What you have to do ▸ Taking the line with "26: (817, 281)" as the first and the line with "11: (687, 31)" as the last, set down exactly every line in that range from the entries below, and no more.

Records for this task ▸

○ ○ ○ ○

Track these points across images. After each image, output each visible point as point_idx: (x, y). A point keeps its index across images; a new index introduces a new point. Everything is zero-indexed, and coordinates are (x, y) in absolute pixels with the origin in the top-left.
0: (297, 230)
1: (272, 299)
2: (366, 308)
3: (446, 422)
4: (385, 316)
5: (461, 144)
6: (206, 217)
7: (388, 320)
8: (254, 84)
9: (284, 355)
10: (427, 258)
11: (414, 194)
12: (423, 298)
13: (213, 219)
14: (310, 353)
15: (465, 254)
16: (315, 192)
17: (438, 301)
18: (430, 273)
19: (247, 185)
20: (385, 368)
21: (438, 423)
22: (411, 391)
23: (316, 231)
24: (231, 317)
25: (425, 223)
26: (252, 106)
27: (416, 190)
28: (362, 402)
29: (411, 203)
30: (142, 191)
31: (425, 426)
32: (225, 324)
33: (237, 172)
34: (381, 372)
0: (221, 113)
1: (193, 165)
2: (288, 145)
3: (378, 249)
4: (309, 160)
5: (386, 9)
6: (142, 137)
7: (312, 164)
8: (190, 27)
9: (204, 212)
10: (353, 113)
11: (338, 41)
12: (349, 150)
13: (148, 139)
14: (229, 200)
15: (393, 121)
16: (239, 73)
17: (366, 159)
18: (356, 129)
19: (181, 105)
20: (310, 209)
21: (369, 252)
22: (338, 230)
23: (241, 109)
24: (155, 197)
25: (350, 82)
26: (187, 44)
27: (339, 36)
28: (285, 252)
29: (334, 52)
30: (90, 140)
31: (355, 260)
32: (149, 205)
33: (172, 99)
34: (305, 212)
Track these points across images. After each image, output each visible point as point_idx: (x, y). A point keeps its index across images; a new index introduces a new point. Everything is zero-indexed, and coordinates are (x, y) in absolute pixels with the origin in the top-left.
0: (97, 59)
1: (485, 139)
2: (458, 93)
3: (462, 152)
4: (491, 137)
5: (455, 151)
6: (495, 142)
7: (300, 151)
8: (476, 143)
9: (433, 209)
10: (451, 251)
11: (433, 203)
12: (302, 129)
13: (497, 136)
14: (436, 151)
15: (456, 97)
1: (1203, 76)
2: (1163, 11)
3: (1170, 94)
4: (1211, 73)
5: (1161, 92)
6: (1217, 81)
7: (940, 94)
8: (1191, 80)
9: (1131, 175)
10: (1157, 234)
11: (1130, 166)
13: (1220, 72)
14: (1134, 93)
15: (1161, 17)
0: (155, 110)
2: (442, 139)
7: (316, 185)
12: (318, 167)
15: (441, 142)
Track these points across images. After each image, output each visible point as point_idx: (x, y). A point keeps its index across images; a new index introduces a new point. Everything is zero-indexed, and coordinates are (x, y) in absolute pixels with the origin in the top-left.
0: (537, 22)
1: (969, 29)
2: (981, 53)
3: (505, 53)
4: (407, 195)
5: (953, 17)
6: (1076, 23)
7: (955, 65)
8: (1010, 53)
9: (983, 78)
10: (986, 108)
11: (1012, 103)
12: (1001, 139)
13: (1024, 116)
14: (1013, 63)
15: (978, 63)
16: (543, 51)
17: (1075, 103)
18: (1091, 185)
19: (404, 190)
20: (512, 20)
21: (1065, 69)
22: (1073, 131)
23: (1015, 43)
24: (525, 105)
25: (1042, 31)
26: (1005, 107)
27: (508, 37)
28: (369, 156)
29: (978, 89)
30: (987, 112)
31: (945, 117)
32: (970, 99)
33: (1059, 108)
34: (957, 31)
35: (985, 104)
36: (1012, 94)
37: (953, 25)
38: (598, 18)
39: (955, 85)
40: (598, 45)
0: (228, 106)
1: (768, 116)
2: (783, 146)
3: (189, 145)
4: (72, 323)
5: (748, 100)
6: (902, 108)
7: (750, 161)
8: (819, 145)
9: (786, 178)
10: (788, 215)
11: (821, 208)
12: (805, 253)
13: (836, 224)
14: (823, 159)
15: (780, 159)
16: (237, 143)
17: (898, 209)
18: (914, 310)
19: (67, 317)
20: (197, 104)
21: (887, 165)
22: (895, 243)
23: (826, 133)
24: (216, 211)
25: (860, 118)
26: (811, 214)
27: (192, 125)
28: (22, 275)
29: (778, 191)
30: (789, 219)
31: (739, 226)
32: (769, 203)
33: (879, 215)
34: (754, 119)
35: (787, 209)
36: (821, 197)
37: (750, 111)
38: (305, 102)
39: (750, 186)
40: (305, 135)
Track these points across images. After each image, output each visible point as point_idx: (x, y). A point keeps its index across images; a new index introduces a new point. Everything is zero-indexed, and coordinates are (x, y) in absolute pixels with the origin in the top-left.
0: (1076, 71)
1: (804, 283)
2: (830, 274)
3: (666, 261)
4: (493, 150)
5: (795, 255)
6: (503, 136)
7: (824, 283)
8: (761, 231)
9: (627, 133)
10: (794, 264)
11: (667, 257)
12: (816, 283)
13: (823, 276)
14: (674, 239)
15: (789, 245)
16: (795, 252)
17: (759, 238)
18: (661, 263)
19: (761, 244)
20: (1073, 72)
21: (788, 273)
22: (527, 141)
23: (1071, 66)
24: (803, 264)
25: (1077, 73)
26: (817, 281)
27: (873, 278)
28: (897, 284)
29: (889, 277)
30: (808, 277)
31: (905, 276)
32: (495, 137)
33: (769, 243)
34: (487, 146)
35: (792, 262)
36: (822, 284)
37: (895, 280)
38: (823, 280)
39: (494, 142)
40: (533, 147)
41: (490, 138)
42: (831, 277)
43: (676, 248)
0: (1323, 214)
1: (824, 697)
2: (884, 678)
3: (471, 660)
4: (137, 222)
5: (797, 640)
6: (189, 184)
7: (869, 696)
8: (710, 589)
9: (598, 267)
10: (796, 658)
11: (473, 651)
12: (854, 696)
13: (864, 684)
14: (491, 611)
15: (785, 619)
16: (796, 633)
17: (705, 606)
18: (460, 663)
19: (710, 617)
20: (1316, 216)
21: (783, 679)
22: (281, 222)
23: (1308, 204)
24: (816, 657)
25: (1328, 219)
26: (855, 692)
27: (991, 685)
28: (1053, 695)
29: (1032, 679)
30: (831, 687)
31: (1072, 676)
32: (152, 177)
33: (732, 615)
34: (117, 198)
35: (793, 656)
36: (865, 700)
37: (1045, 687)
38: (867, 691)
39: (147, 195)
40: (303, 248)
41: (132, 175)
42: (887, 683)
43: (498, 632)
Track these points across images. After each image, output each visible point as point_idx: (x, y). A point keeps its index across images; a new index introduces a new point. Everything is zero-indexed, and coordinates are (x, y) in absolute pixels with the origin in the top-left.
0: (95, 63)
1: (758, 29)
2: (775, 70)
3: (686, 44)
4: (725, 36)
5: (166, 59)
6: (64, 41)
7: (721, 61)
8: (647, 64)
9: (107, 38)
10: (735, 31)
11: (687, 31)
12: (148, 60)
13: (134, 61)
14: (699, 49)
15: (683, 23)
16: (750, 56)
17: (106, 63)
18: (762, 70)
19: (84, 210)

○ ○ ○ ○

Response for this exercise ▸
26: (817, 281)
27: (873, 278)
28: (897, 284)
29: (889, 277)
30: (808, 277)
31: (905, 276)
32: (495, 137)
33: (769, 243)
34: (487, 146)
35: (792, 262)
36: (822, 284)
37: (895, 280)
38: (823, 280)
39: (494, 142)
40: (533, 147)
41: (490, 138)
42: (831, 277)
43: (676, 248)
0: (1323, 214)
1: (824, 697)
2: (884, 678)
3: (471, 660)
4: (137, 222)
5: (797, 640)
6: (189, 184)
7: (869, 696)
8: (710, 589)
9: (598, 267)
10: (796, 658)
11: (473, 651)
12: (854, 696)
13: (864, 684)
14: (491, 611)
15: (785, 619)
16: (796, 633)
17: (705, 606)
18: (460, 663)
19: (710, 617)
20: (1316, 216)
21: (783, 679)
22: (281, 222)
23: (1308, 204)
24: (816, 657)
25: (1328, 219)
26: (855, 692)
27: (991, 685)
28: (1053, 695)
29: (1032, 679)
30: (831, 687)
31: (1072, 676)
32: (152, 177)
33: (732, 615)
34: (117, 198)
35: (793, 656)
36: (865, 700)
37: (1045, 687)
38: (867, 691)
39: (147, 195)
40: (303, 248)
41: (132, 175)
42: (887, 683)
43: (498, 632)
Track these points across images. After each image, output each visible point as point_idx: (x, y). A point keeps its index across images; a new index introduces a new point. Everything is zero-indexed, and coordinates are (x, y) in absolute pixels with the origin in the top-left.
0: (95, 63)
1: (758, 29)
2: (775, 70)
3: (686, 44)
4: (725, 36)
5: (166, 59)
6: (64, 41)
7: (721, 61)
8: (647, 64)
9: (107, 38)
10: (735, 31)
11: (687, 31)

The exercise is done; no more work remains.